Husak, a 1984 Coast Guard Academy graduate, has been reassigned to the academy pending the results of an administrative investigation, according to a news release. A service spokesman declined further comment.
The executive officer of BSU Boston, Cmdr. Tobiah Taylor, has assumed temporary command of the unit.
BSU Boston handles functions such as buildings and ground maintenance, environmental management and security for shore units, ships and boats.
repost from MST News.
Anonymous, United States Coast Guard Academy
My rapist is a star football player at the Coast Guard Academy. It happened one night in 2010 after a night of (underage) drinking. We made our way back to Chase Hall where he stumbled into my room, held a knife to my throat and raped me. My roommate was staying that night at the home of a man that she was dating. After it happened I went to my friend’s room, HM, and told her what happened. She asked if I was drinking and then threatened to report me for underage drinking. She said that she knows ****** and that she couldn’t imagine such a wonderful guy raping anybody. She said that since she felt that I was lying about the rape that she could no longer trust me.
In the upcoming weeks I was terrified that I would be called out and punished for underage drinking; a crime that the Academy took far more seriously than harassment or rape. HM gave me the cold shoulder while she was still friends with and hanging out with my rapist.
I left the Coast Guard Academy. Choosing to ditch my lifelong dreams of serving in the Coast Guard because of the way that one person treated me may make me sound weak but you have to had been there to understand how bad that it was for me. A fellow cadet raped me. He plays football and is very well liked by all. Almost daily I had to listen to what a wonderful person that my rapist is while in my head and at night in my nightmares I relive being raped by him. Whenever I have to hear or read about what a great person or football player that he was it was like a stab in my heart.
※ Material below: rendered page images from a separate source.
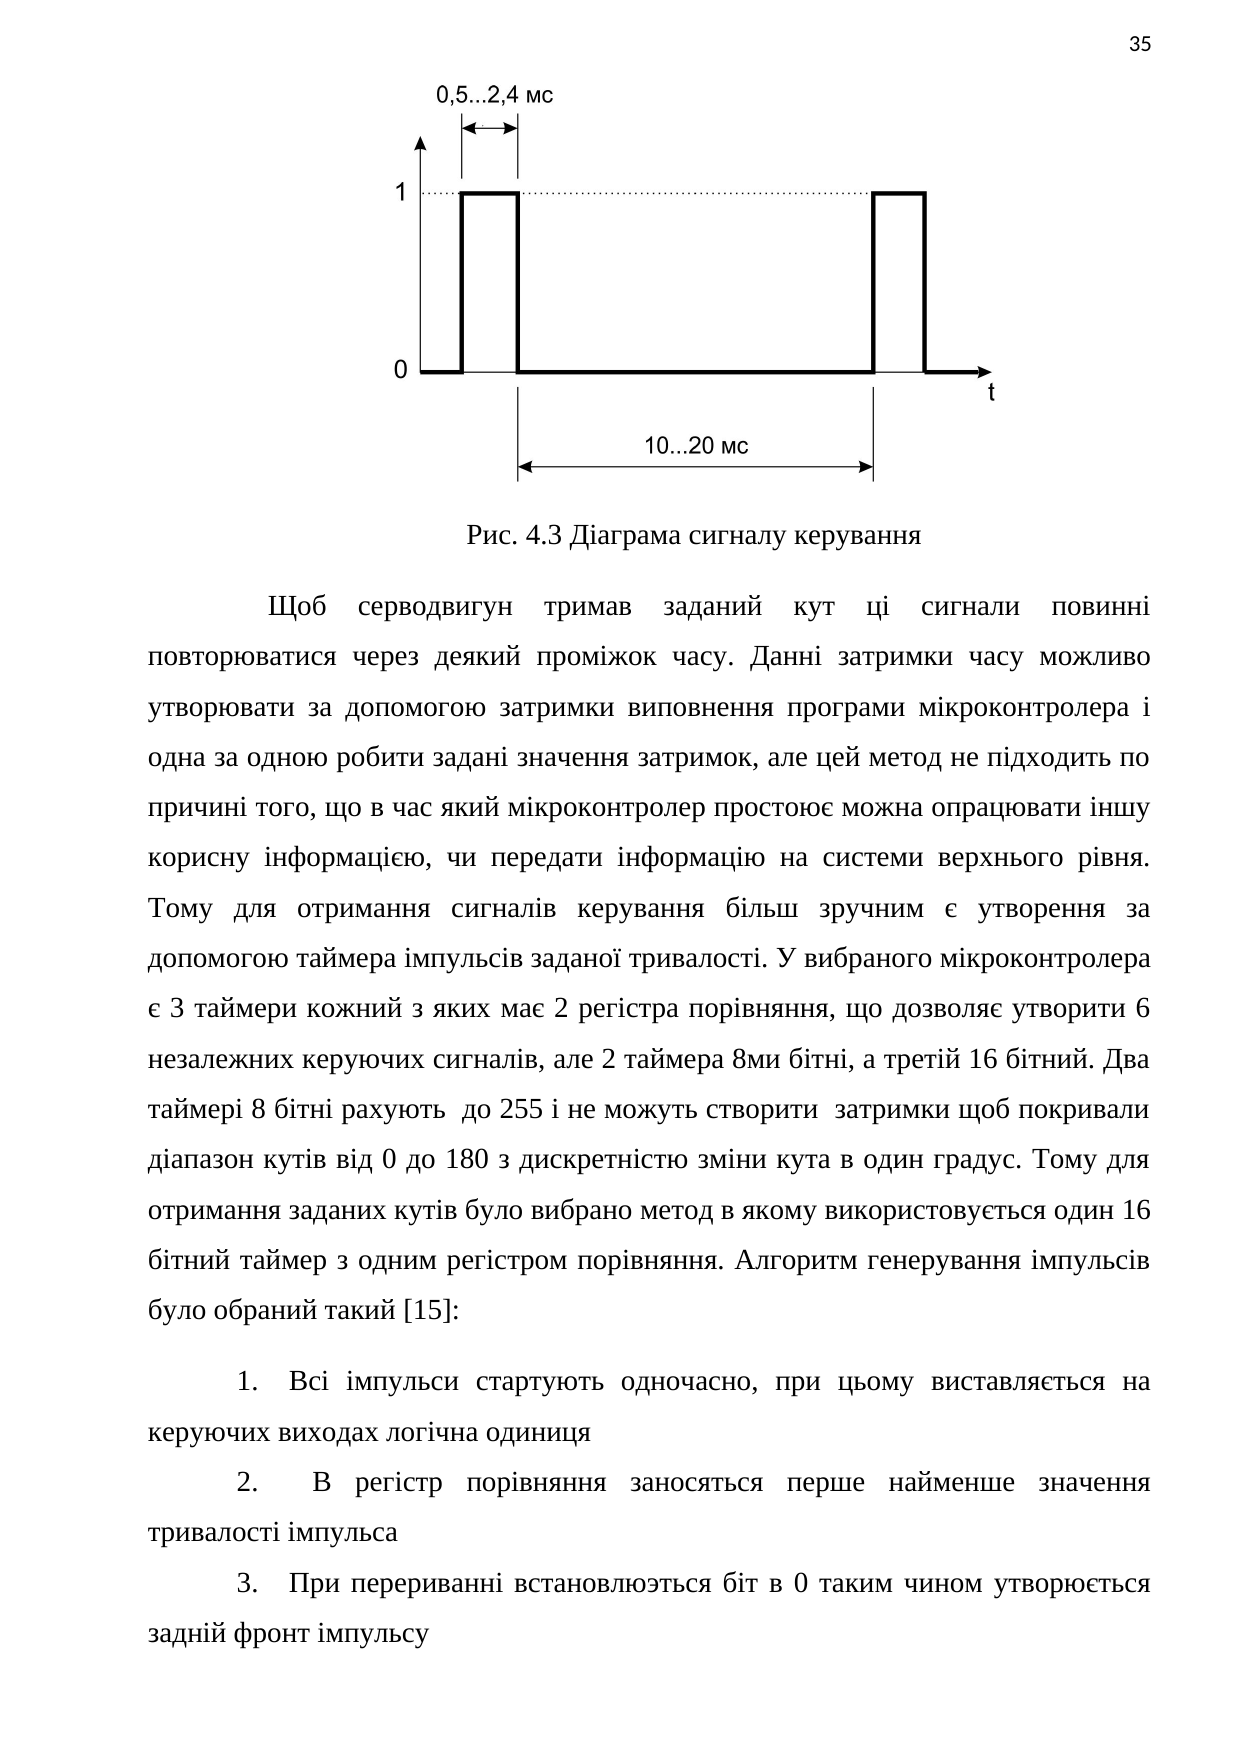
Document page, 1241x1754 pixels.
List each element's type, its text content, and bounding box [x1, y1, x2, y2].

text Рис. 4.3 Діаграма сигналу керування [148, 517, 1152, 550]
list При перериванні встановлюэться біт в 0 таким чином утворюється задній фронт імпульсу [148, 1565, 1152, 1649]
list Всі імпульси стартують одночасно, при цьому виставляється на керуючих виходах логічна одиниця [148, 1363, 1152, 1447]
text Щоб серводвигун тримав заданий кут ці сигнали повинні повторюватися через деякий проміжок часу. Данні затримки часу можливо утворювати за допомогою затримки виповнення програми мікроконтролера і одна за одною робити задані значення затримок, але цей метод не підходить по причині того, що в час який мікроконтролер простоює можна опрацювати іншу корисну інформацією, чи передати інформацію на системи верхнього рівня. Тому для отримання сигналів керування більш зручним є утворення за допомогою таймера імпульсів заданої тривалості. У вибраного мікроконтролера є 3 таймери кожний з яких має 2 регістра порівняння, що дозволяє утворити 6 незалежних керуючих сигналів, але 2 таймера 8ми бітні, а третій 16 бітний. Два таймері 8 бітні рахують до 255 і не можуть створити затримки щоб покривали діапазон кутів від 0 до 180 з дискретністю зміни кута в один градус. Тому для отримання заданих кутів було вибрано метод в якому використовується один 16 бітний таймер з одним регістром порівняння. Алгоритм генерування імпульсів було обраний такий [15]: [148, 588, 1152, 1326]
picture [393, 85, 995, 482]
list В регістр порівняння заносяться перше найменше значення тривалості імпульса [148, 1464, 1152, 1548]
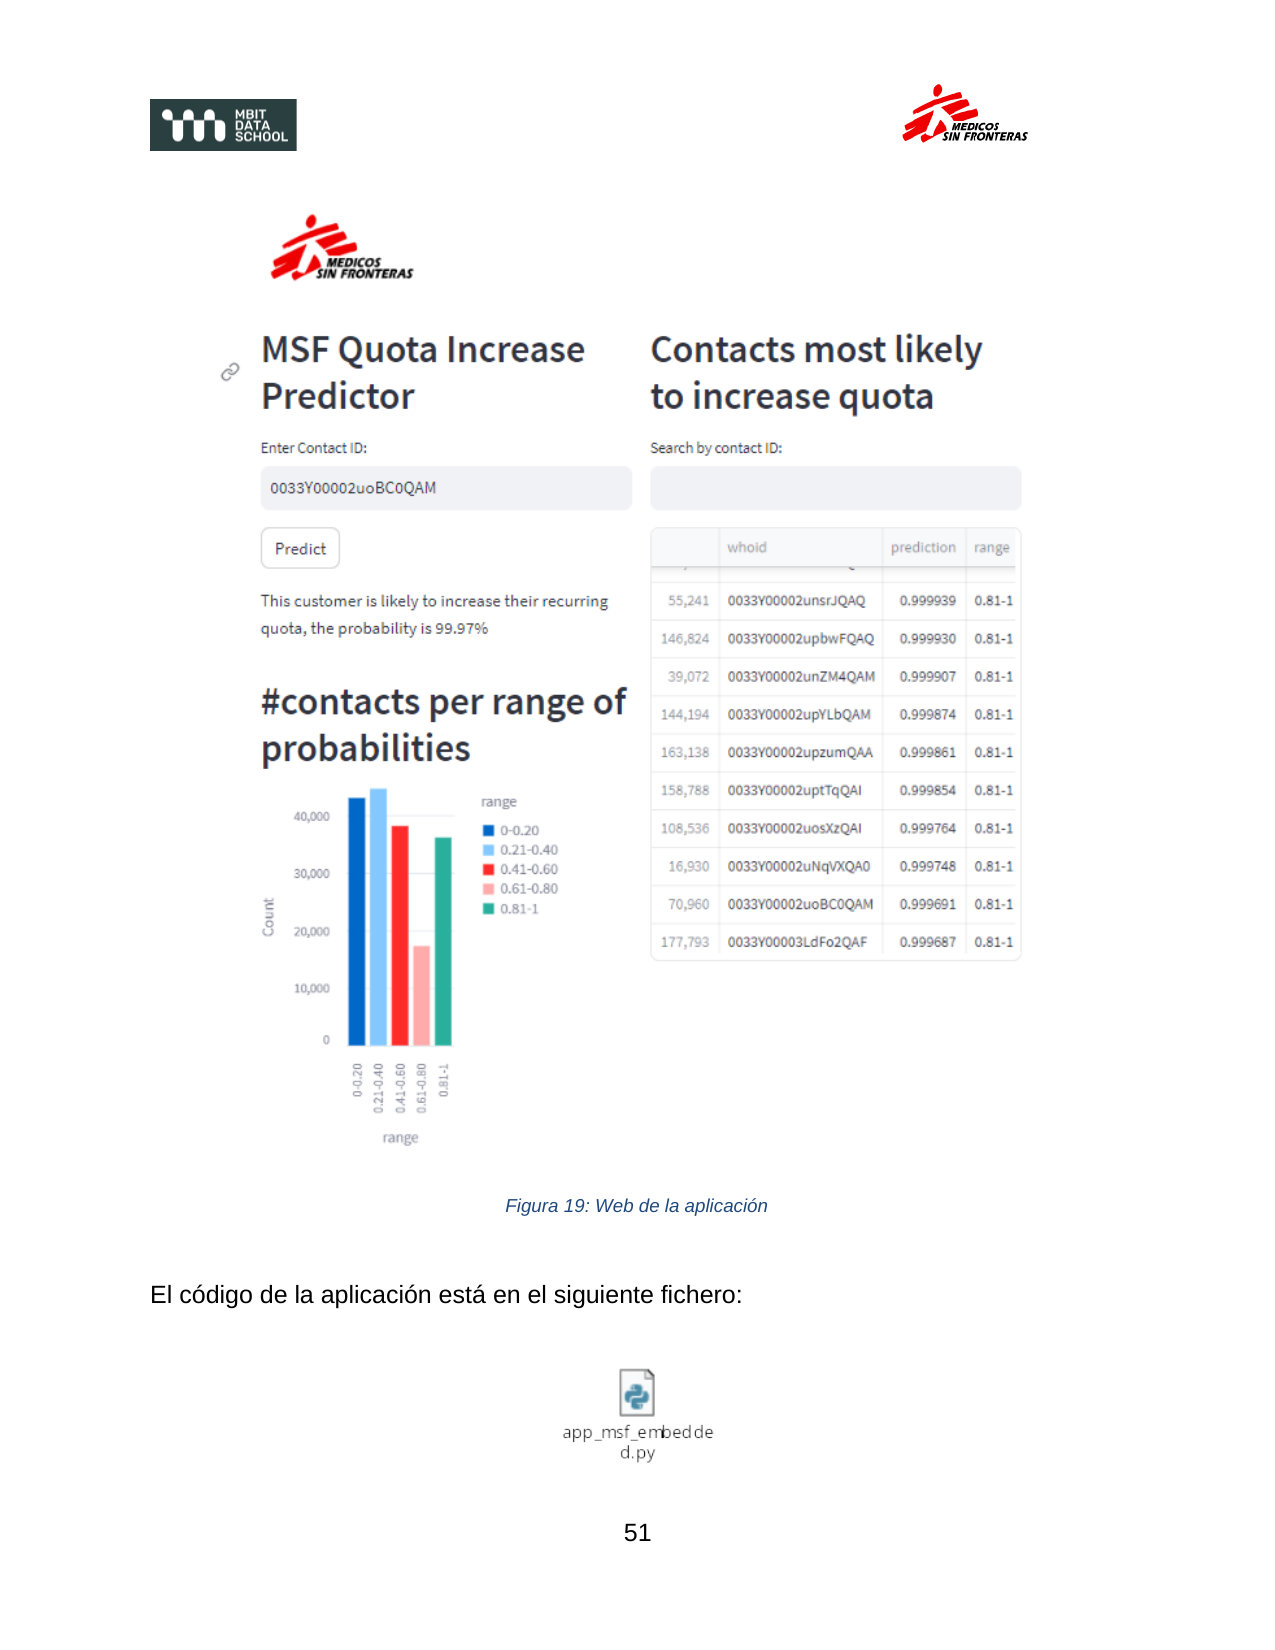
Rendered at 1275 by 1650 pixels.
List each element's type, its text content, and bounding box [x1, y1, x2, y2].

text Figura 19: Web de la aplicación [150, 1195, 1125, 1216]
picture [150, 99, 297, 151]
text El código de la aplicación está en el siguiente fichero: [150, 1280, 1125, 1308]
picture [893, 75, 1036, 151]
picture [183, 179, 1092, 1181]
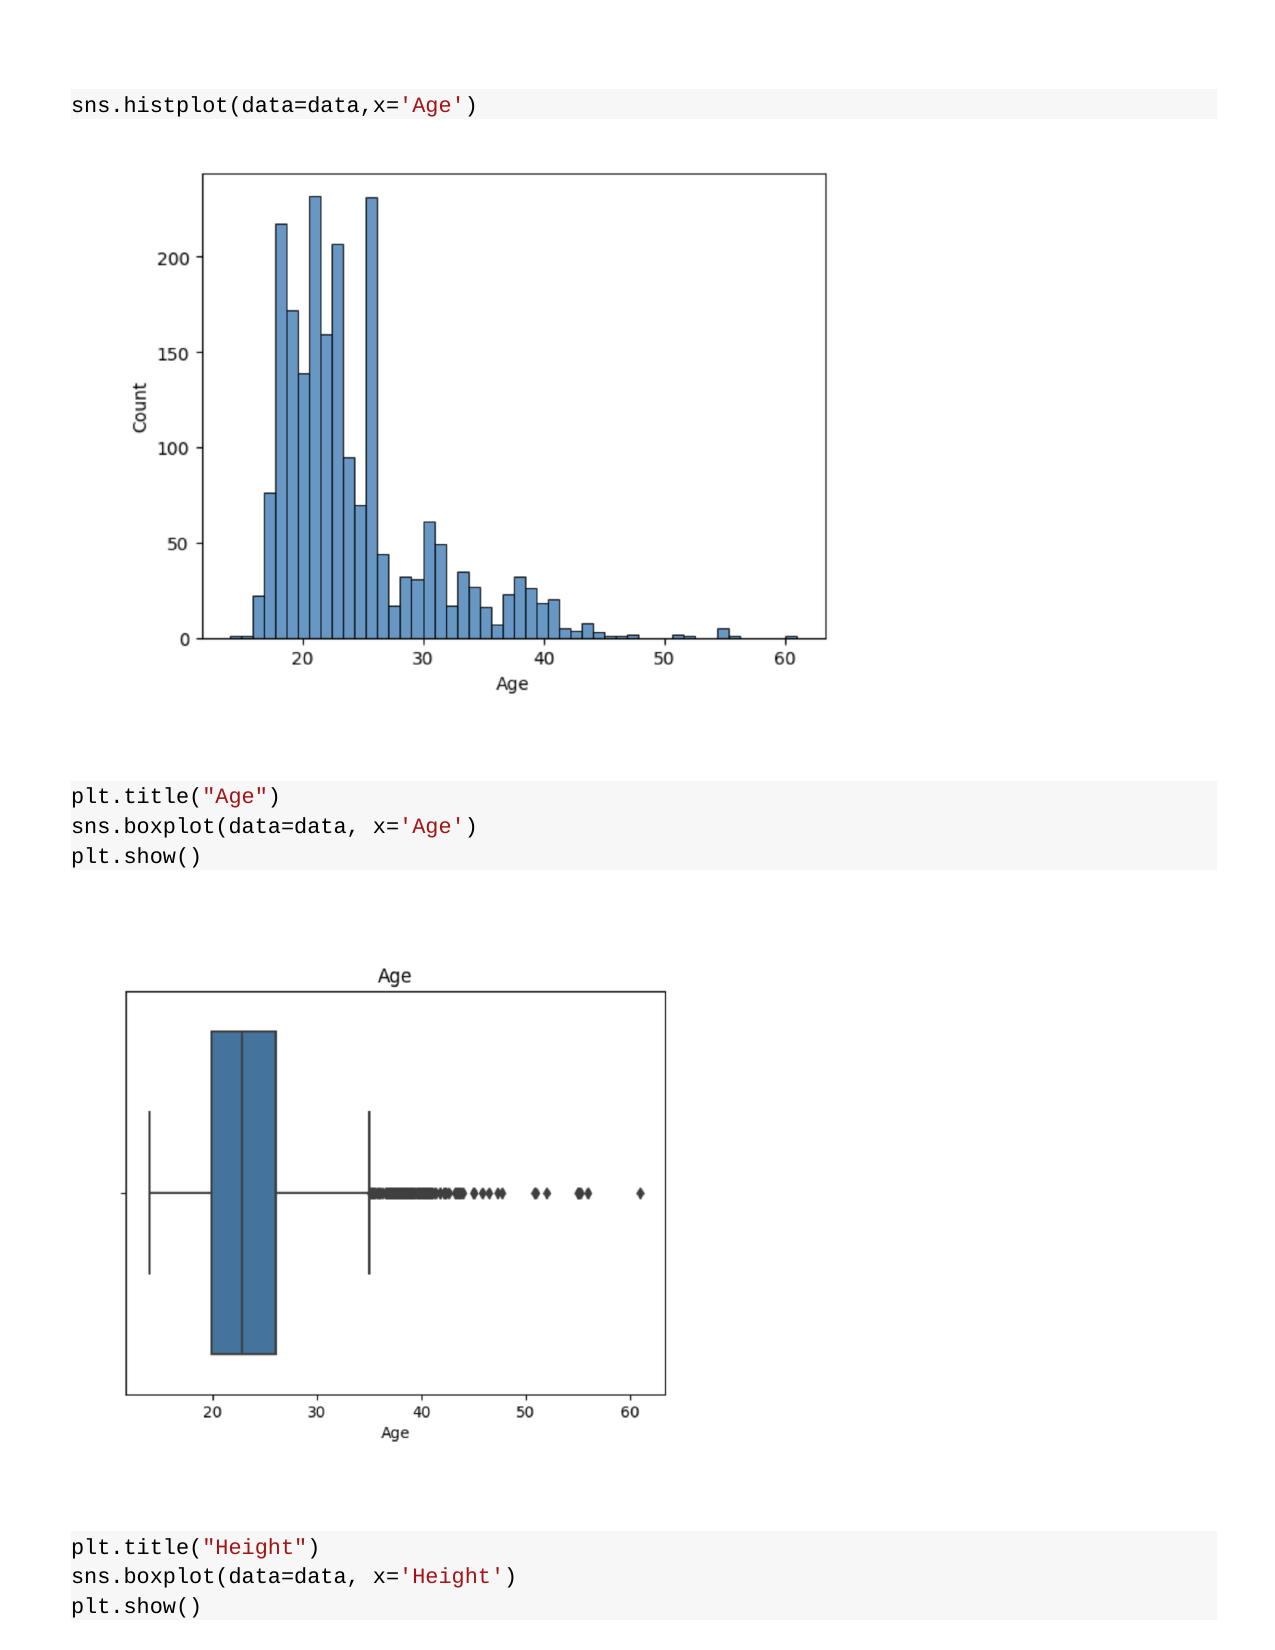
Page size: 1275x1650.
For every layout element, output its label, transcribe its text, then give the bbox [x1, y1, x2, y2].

text plt.show() [71, 1591, 1217, 1620]
text sns.histplot(data=data,x='Age') [71, 89, 1217, 119]
text plt.show() [71, 840, 1217, 870]
text plt.title("Height") [71, 1531, 1217, 1561]
text sns.boxplot(data=data, x='Height') [71, 1561, 1217, 1591]
text sns.boxplot(data=data, x='Age') [71, 810, 1217, 840]
text plt.title("Age") [71, 781, 1217, 810]
picture [70, 967, 1217, 1453]
picture [70, 168, 1217, 702]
On facebook I am still friends with several at the Academy and see photos of my rapist partying it up with other women. It makes me wonder how many other women did he raped. How many of those women at the Academy are his victims? Perhaps I am the only one that was victimized by him which leaves me to wonder why he chose me. What did he see in me that made him feel that I was vulnerable?
I never reported my rape to the Coast Guard because of what HM said to me. I felt that if my good friend did not believe me that the Academy nor the Coast Guard would believe me. I was drinking that night as was he, which was in violation of several Coast Guard policy especially being under aged. I knew by hearing of other women that was assaulted that underage drinking is taken more seriously than rape.
In less than a year if all goes as planned my rapist would be an officer in the United States Coast Guard. My rapist would be in a leadership position possibly supervising women. My rapist belongs in prison but the United States Coast Guard is protecting him because he plays football.
post has been corrected from original post as per survivor’s request.